Multitronic is only available on front-drive A4s, and it's the only tranny offered on the A4 3.0 front-wheeler, so direct performance comparisons are out. An A4 3.0 Quattro six-speed we tested in October was 0.2 quicker to 60 mph and 0.1 quicker through the quarter-mile, despite weighing 159 pounds more. Multitronic may not top manual performance, but it trumps the manual Quattro on fuel economy, according to the EPA (city/highway ratings of 19/27 mpg versus 18/25) and our observed mileage (22 versus 20). Driving quickly on twisting roads, we found the automatic ratio selection to be too slow for powering out of a turn, but the fix is to downshift to one of the Tiptronic gear ratios via the steering-wheel thumb switches.
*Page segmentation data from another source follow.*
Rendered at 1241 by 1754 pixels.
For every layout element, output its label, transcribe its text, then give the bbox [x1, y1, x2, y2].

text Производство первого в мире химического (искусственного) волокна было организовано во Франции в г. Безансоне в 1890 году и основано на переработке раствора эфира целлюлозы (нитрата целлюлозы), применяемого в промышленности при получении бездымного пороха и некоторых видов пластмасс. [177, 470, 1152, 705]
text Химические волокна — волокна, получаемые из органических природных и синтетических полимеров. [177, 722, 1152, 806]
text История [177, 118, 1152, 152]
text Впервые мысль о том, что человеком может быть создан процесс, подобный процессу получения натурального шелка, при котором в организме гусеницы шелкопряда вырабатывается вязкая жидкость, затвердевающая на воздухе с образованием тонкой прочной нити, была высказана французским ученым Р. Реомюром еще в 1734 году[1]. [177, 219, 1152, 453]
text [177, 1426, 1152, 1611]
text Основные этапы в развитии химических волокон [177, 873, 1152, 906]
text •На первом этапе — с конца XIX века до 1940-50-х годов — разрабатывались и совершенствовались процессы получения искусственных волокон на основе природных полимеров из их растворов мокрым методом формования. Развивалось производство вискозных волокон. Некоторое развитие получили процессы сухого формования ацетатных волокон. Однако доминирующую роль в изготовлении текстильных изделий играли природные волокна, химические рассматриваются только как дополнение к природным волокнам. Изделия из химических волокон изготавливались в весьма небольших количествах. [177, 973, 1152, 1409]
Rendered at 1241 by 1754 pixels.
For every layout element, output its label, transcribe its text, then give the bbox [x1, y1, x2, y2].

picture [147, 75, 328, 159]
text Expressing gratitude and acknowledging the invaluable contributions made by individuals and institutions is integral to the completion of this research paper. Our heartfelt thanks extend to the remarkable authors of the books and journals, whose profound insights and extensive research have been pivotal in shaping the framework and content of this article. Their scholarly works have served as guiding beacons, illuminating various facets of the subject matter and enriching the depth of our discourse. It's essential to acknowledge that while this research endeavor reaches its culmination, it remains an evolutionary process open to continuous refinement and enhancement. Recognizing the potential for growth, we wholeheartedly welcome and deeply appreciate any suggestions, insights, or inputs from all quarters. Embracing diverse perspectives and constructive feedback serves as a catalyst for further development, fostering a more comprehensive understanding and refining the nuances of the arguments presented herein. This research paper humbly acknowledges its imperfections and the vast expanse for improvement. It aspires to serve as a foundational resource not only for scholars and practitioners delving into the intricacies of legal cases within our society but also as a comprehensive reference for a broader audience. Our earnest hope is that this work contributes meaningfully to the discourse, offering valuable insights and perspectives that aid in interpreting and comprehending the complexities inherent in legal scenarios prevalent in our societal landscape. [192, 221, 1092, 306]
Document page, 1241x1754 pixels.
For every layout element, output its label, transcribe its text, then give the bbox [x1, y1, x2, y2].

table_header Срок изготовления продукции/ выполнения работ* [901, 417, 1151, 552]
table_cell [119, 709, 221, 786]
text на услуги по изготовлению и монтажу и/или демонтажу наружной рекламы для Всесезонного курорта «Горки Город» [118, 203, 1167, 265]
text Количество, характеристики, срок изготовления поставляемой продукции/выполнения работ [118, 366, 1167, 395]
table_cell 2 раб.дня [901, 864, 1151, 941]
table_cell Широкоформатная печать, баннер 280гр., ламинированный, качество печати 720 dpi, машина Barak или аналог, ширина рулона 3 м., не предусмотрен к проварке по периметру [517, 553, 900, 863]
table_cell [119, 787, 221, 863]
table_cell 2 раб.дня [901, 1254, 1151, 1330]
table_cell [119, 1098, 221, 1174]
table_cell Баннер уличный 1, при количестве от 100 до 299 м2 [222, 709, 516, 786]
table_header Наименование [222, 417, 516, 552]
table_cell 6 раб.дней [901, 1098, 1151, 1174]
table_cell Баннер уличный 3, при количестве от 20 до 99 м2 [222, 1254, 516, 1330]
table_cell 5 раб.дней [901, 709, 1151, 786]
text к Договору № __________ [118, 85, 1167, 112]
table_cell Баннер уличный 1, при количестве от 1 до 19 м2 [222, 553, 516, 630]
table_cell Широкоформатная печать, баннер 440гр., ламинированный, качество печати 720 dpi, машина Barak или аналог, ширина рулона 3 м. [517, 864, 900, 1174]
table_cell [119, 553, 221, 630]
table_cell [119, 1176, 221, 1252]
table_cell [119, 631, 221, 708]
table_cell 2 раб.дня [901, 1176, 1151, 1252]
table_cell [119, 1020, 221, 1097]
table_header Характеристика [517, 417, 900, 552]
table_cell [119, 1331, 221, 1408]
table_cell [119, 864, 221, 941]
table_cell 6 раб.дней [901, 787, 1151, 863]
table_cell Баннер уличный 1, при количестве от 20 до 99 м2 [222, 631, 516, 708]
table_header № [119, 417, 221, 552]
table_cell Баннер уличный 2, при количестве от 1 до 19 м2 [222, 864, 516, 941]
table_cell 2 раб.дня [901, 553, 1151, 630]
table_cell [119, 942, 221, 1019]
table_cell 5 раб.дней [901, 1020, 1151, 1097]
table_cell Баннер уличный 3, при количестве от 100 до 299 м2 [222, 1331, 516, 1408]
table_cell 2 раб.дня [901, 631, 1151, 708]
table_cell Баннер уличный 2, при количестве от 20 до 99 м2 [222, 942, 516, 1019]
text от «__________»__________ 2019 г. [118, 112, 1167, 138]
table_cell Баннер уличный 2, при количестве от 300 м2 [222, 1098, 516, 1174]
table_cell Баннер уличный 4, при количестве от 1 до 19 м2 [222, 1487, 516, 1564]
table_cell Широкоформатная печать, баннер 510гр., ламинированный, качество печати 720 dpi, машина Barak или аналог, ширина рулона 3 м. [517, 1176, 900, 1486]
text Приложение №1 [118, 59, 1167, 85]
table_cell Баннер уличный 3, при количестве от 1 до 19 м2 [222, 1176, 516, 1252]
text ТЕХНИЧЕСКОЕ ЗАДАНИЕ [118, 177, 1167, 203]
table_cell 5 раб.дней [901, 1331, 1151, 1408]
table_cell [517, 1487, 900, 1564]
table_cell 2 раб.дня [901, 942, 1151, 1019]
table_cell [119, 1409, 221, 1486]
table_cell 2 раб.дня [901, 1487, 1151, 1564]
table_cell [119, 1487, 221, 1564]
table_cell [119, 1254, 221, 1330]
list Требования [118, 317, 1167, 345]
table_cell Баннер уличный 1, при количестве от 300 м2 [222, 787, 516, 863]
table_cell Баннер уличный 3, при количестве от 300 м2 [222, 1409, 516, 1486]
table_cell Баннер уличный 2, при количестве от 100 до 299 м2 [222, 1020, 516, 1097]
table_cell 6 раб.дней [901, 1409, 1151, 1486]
This can be done even with the shifter in "D," in which case it reverts to automatic ratio selection after a brief time with no further manual gear selection (ratios are faithfully held right up to the redline in the manual gate). In manual mode, throttle response feels as immediate as with a manual gearbox, with no torque converter to absorb thrust. Another similarity to manual-transmission driving is noticeable when you lift off the throttle: Even in automatic mode, Multitronic is programmed to provide more engine braking than that of a conventional automatic.

We like the added control. The CVT works exceptionally well with cruise control, as it can smoothly tailor the gearing to suit hills and dales, rather than provide jarring kickdowns, and it can maintain the set speed going down moderate grades as well. No matter what speed the car is traveling when it pulls out to pass that Winnebago, the kickdown is always just right for peak passing power. Multitronic's efficiency and performance advantages pull strongly at the heartstrings of our stick-shifting techies, but if asked to predict whether this is the transmission of the future, we're betting that—except in smaller cars—it's not. We think a high-torque-capacity, wide-ratio six-speed box such as that in the upcoming BMW 745i will have broader appeal here in the truckin' U.S.A., especially when combined with other pending efficiency boosters. That said, we definitely crown Multitronic the automatic transmission of today, and with a year and a half of production experience in European A6s already logged, we feel comfortable recommending it.